Ouattara aura-t-il le courage ?







Deux informations ou rumeurs, c’est selon, circulent depuis quelque temps dans les milieux proches de la coalition au pouvoir, le Rhdp-unifié. La première information soutient que le chef de l’Etat, Alassane Ouattara, pourrait annoncer officiellement dans quelques mois qu’il ne briguera pas un troisième mandat présidentiel en octobre 2020.

Qu’il prendra sa retraite politique et fera droit à sa promesse de permettre à une nouvelle génération de dirigeants de conduire les destinées de la Côte d’Ivoire.

 La seconde information est relative à une éventuelle modification de la Constitution. Cette modification se résumerait au retour dans la Loi fondamentale de la limitation d’âge des candidats à l’élection présidentielle à 75 ans. En clair, M. Ouattara pourrait ramener la limite de 75 ans qui figurait dans la Constitution de 2000 alors qu’il avait fait de sa suppression l’une de ses réformes politiques majeures de la Constitution de 2016.

 Une question nous brûle alors les lèves : Alassane Ouattara aura-t-il le courage de prendre ces deux décisions ? Certains cadres du Rhdp-unifié croient dur comme fer que leur président de parti franchira le pas. D’autres moins euphoriques, estiment que « le président Ouattara prendra des décisions en rapport avec 2020 qui apaiseront le pays ». Quant aux observateurs et aux militants de l’opposition  ainsi que la société civile, ils veulent bien être des Saint Thomas. « Attendons pour voir. Mais je doute fort qu’Alassane Ouattara ait fait voter une nouvelle Constitution en 2016 pour en définitive ne pas prétendre à un  nouveau mandat présidentiel en 2020 », nous confiait récemment un dirigeant d’un parti de l’opposition. « Notre souhait est que le président Ouattara ne soit pas candidat en 2020. C’est aussi valable pour le président Bédié. Mais les choses se passeront-elles ainsi ? Attendons la réponse que le chef de l’Etat a promise sur la question de sa candidature en 2020 », soutient un responsable de la société civile.

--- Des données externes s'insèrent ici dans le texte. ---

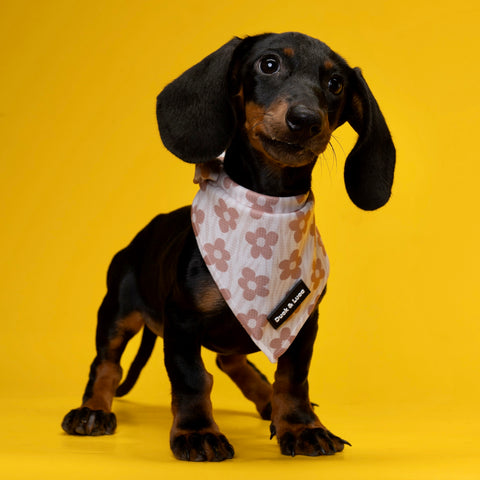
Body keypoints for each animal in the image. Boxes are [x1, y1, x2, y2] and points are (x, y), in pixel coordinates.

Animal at [62, 32, 396, 462]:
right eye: (268, 64)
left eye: (336, 83)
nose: (305, 120)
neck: (268, 204)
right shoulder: (182, 321)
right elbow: (191, 380)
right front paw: (197, 432)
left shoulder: (303, 325)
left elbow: (293, 379)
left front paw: (301, 426)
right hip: (117, 310)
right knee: (106, 363)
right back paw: (92, 410)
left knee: (232, 360)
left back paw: (268, 403)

En effet, Alassane Ouattara avoue à demi-mot son intention de se présenter en 2020 en faisant une lecture avantageuse à son profit de la Constitution actuelle.  « La nouvelle Constitution m’autorise à faire deux mandats à partir de 2020. Je ne prendrai ma décision définitive qu’à ce moment-là, en fonction de la situation de la Côte d’Ivoire. La stabilité et la paix passent avant tout, y compris avant mes principes », a-t-il affirmé dans une interview accordée, en juin 2018, à l’hebdomadaire Jeune Afrique. Cette lecture n’est pas celle faite par des juristes chevronnés tels que Francis Wodié, ancien président du Conseil constitutionnel, et Martin Bléou. Même Cissé Bacongo, actuel ministre auprès du chef de l’Etat, abonde dans le même sens. La Constitution de 2016 ne permet pas un troisième mandat à Alassane Ouattara. L’actuel locataire du palais présidentiel aura-t-il suffisamment de cran pour emprunter la voie de l’Histoire qui est grand-ouverte devant lui en acceptant l’alternance en 2020 ? Aura-t-il également ce courage politique pour rétablir les 75 ans de limite d’âge qu’il n’aurait jamais dû ôter de la Constitution ? Une disposition constitutionnelle qui avait été introduite en 2000 pour éviter à la Côte d’Ivoire un autre cas Houphouët. Autant d’attentes pour les Ivoiriens qui pourraient garantir véritablement une stabilité et une paix à la Côte d’Ivoire. Mais aussi ouvrir une nouvelle page au pays. Après celle des leaders politiques des années 1990.